Required work:
Would you retype the whole listing exactly, leaving its pictures out?
━━━━━ Stored data
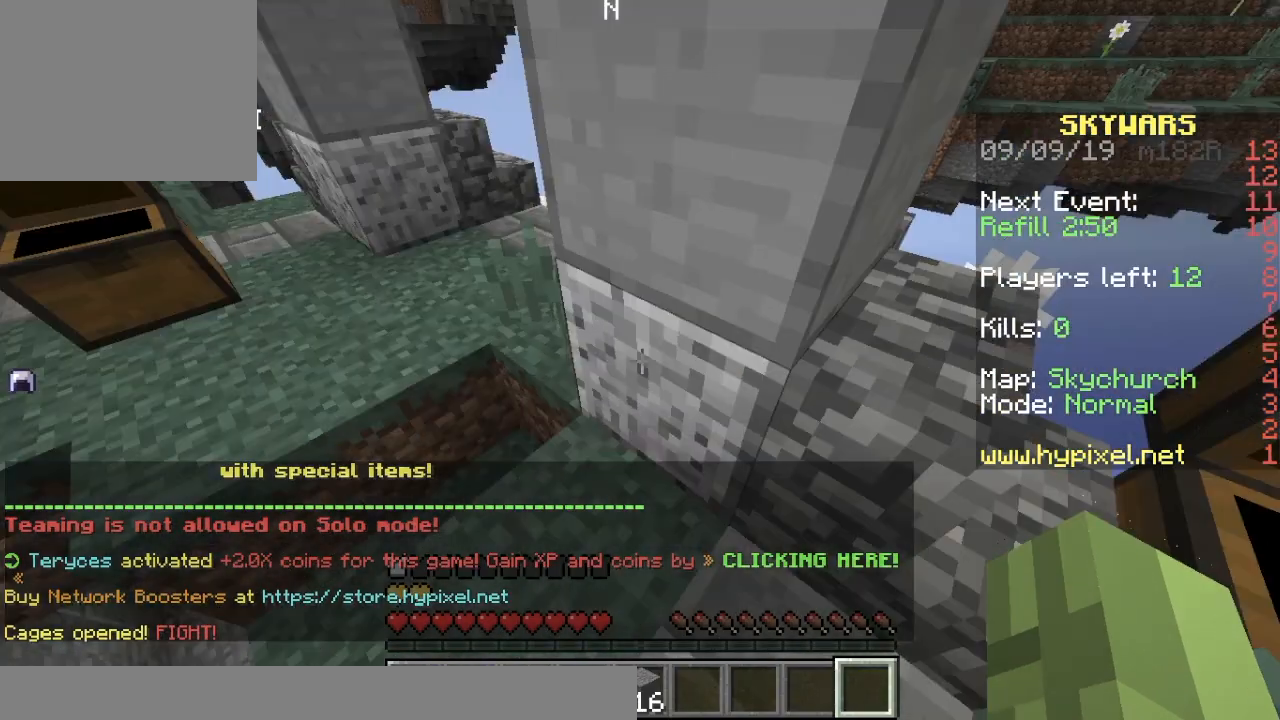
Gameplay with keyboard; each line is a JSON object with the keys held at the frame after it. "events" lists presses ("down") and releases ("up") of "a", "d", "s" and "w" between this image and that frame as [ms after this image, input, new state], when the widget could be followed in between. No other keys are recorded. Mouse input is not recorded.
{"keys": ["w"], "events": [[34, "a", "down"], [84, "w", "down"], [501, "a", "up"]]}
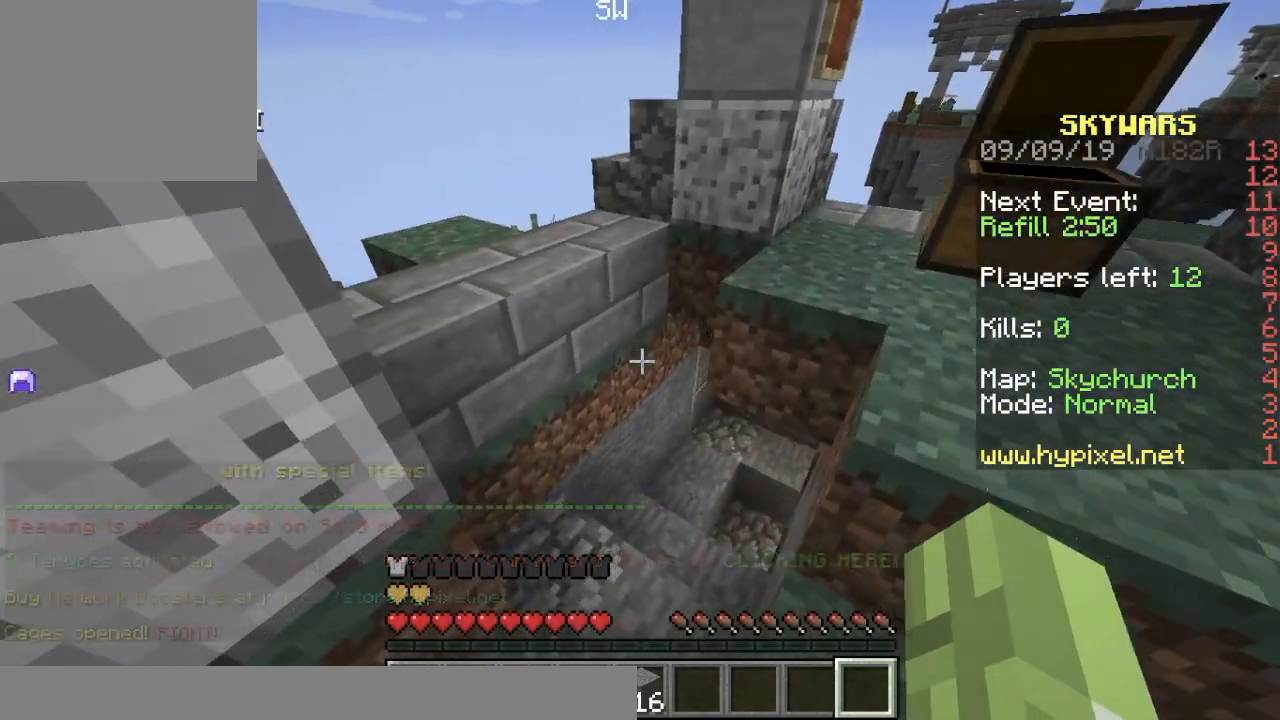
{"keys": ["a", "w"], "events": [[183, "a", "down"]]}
━━━━━━━━━━
Written reply:
Gameplay with keyboard; each line is a JSON object with the keys held at the frame after it. "events" lists presses ("down") and releases ("up") of "a", "d", "s" and "w" between this image and that frame as [ms after this image, input, new state], when the widget could be followed in between. No other keys are recorded. Mouse input is not recorded.
{"keys": ["w"], "events": [[34, "a", "down"], [84, "w", "down"], [501, "a", "up"]]}
{"keys": ["a", "w"], "events": [[183, "a", "down"]]}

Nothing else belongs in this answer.